Several thousand people turned out in the Bolivian capital Wednesday to support President Evo Morales and oppose indigenous protesters marching toward La Paz.

The pro-Morales group included farmers, miners and workers, and marched from the El Alto district overlooking the capital at 4,000 meters (13,000 feet) to the city center where the president was to address them.

The gathering "is in defense of democracy and in support of the process of change led by President Evo Morales," said Vice President Alvaro Garcia, who accused the opposition of trying to undermine judicial elections planned for Sunday.

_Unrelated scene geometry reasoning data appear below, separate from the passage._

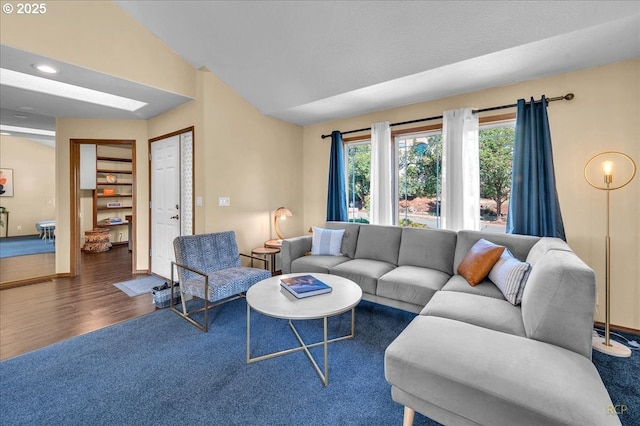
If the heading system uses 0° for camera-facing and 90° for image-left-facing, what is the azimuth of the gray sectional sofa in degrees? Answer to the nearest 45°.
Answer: approximately 45°

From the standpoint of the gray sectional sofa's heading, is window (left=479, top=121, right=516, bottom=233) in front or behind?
behind

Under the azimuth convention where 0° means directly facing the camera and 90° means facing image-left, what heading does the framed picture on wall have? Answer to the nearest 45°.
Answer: approximately 0°

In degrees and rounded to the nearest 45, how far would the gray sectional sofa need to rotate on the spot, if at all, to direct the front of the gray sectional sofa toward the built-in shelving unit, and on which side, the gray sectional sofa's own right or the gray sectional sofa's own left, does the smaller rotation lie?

The rally came as some 2,000 indigenous protesters who left the northern city of Trinidad in mid-August were a little over 50 kilometers (30 miles) from La Paz, facing high altitude and frigid conditions that have slowed their march. They are expected in the capital Tuesday or Wednesday.

The indigenous groups are protesting the government's plans to build a highway through an Amazon nature preserve, a plan that Bolivian lawmakers agreed to postpone Tuesday after the months-long mass protests.

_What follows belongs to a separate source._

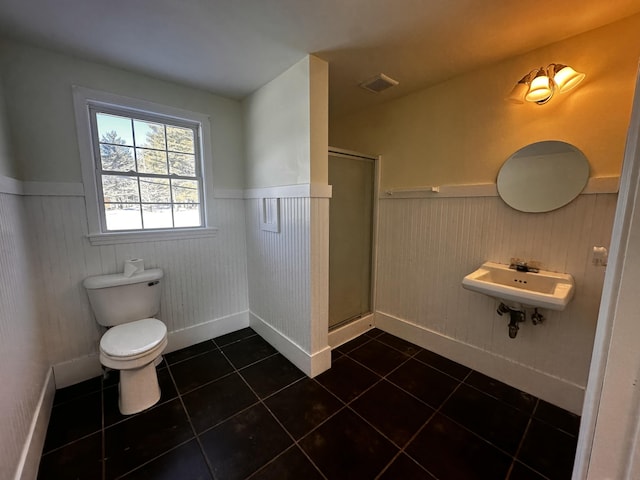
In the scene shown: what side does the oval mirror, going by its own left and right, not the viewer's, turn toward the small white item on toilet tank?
front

The pro-Morales demonstrators carried banners and flags and rallied without incident on a day marking the anniversary of the arrival in the Americas of Christopher Columbus, which Morales has said should be a "decolonization day."

On Tuesday, the Chamber of Deputies approved Morales's decision to halt the project in order to consult with the local population in the wake of police violence against the demonstrators.

The Brazil-financed road was due to run through the Isiboro Secure reserve, home to some 50,000 natives from three different indigenous groups.

These isolated groups, from the humid lowlands, are not from the main indigenous groups that make up most of Bolivia's population, the highland Andean Aymara and Quechua peoples.

The lowland people fear their traditional lands may be overrun by landless highland farmers.

Work on the highway, which had been due to be operational in 2014, began in June, though not on the segment running through the reserve.